A Robin stood and posed for the camera on a December trip to Mount Vernon
This past weekend, I again looked to seek out birds while in New York. The location I was staying at had several bird feeders hanging, which the birds flock to daily. On previous visits, during spring and summer months, a huge variety of different types of birds can be observed. Although the winter months seem to see fewer types of birds, many are still around. Most of the birds were pretty quick in taking off once they noticed a human in the vicinity, but a few did stick around to pose for the camera.
The titmouse, a common bird to the Northeastern U.S., is described by All About Birds as a "frequent visitor to feeders". This writer observed the titmouse at a feeder and also learned they go for peanuts. We'd lined up several peanuts and observed the titmouse kicking the nuts off the ledge; that is until another bird came by and took "alpha" chasing the titmouse away.
After pushing the titmouse away, this nuthatch began kicking the peanuts off the railing and created a 'stash' below.
Cardinals are seen routinely in both Virginia and New York. This writer observed a pair of cardinals that seemed to be content in an evergreen tree, barely moving for a long period of time. According to National Geographic, cardinals do not migrate and have historically lived in warmer southeastern U.S. climates, but in recent years have expanded to the Northeast and have gone as far north as Canada.
"This population growth may be due to an increase in winter birdfeeders and to the bird's ability to adapt to parks and suburban human habitats," said National Geographic.

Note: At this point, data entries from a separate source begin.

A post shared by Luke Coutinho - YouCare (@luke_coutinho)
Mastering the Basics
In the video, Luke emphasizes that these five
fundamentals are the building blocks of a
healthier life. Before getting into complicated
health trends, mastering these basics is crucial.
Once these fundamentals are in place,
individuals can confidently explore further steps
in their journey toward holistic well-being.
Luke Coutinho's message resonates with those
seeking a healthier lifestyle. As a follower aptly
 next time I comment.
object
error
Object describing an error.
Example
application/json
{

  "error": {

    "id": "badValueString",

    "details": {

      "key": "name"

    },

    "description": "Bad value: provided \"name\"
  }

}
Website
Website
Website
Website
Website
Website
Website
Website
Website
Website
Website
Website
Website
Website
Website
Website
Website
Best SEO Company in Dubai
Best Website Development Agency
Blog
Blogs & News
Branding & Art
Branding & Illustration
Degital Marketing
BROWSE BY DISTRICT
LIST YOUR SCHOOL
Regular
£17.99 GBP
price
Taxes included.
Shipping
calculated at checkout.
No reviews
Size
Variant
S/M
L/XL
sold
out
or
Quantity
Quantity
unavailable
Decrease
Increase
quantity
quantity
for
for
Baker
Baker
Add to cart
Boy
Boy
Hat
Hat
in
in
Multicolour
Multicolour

This bird waits for me to leave so it can swoop in towards the feeder I am standing next to.
Although, while the diversity of birds may be lessened in colder regions, the pretty sing-songs of birds can be heard at any given time of the day in the Hudson River Valley region of New York.
Organized watches, such as this upcoming one in Massachusetts, are also a popular activity. In February, the annual Eagle Fest is taking place in Croton, N.Y. along the Hudson River. While cold, it's still a good time of the year to spot birds in many areas.
What kind of winter birds do you see in your region?